Web Shell Hunting
2022-08-13, 11:00–15:00 (US/Pacific), Workshops (Virtual)

Web Shells are malicious web applications used for remote access. They've been used in many of the recent prominent breaches/vulnerabilities including Equifax, SolarWinds, and ProxyLogon and are used by APTs and other threats. With ProxyLogon, the FBI was authorized to remove them from victim machines.

This session will help you avoid telling your employer that the FBI is now doing volunteer admin work by teaching you about Web Shells, how to hunt for them, and doing hands-on hunting in a VM. A little groundwork goes a long way and this class will show what to do.


This workshop will provide the basics of what web shells are, how they are typically used, defensive strategies to prevent them, and ways they can be detected in different layers of security. The detection layers that will be covered are antivirus/endpoint protection, file integrity monitoring, file system analysis, log analysis, network traffic analysis, and endpoint anomaly detection.
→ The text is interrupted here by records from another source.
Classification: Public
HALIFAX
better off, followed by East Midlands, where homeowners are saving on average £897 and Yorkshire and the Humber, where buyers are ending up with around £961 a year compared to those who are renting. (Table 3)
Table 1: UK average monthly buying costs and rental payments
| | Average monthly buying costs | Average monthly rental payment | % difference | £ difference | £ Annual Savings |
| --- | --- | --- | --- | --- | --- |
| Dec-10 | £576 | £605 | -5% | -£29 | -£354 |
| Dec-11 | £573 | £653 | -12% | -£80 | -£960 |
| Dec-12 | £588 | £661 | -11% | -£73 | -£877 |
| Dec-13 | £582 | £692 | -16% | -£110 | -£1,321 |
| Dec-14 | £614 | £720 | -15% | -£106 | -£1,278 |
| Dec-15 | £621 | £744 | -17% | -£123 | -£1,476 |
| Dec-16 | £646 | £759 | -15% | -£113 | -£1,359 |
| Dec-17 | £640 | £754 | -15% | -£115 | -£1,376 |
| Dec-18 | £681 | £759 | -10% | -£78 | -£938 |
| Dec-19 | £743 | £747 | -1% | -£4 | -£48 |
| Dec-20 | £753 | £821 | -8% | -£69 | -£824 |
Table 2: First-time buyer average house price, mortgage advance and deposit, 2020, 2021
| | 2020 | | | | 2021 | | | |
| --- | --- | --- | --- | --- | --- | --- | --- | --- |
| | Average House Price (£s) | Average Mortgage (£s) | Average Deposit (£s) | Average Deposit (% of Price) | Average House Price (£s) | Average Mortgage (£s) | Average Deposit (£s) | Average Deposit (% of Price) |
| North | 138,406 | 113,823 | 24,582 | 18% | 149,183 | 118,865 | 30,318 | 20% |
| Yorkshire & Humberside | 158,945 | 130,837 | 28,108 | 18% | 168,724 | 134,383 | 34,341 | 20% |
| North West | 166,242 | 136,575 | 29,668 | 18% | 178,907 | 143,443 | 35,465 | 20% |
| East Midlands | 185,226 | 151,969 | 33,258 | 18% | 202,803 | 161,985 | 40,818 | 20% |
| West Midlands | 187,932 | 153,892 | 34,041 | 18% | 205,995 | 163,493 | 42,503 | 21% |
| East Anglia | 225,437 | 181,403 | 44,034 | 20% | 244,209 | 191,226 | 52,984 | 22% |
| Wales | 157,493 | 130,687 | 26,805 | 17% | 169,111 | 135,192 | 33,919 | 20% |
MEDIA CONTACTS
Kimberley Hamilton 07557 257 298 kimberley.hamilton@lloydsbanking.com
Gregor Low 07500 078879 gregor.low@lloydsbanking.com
Participants will be provided with a virtual machine image that they could both exploit with web shells and perform threat hunting on.

The breakdown is roughly this:
60-80 minutes - what web shells are, what they're used for, ways they can be detected
20 minutes - overview of my perspective on what web threat hunting is and how it varies from conventional threat hunting (TLDR - if you're on the internet, you're always going to be attacked so it's not a matter of picking up an unknown threat so much as filtering through evidence to determine if an attack is actually dangerous)
90+ minutes - hands-on exercises covering various ways to detect web shells such as file integrity monitoring, deobfuscation, YARA, dirty words, time stomping, etc. And then exploiting a vulnerable application and uploading a Web Shell and showing how it can be used to plunder data.

Joe Schottman has worn most hats in IT and Security, ranging from application development to DevOps to offensive and defensive security. The nexus of this experience is research into Web Shells. He's spoken and given training on topics such as Purple Teams, API security, Web Shells, Web Threat Hunting, and more at AppSec Village at DEF CON, OWASP Global, SANS Summits, various BSides, Circle City Con, and other events.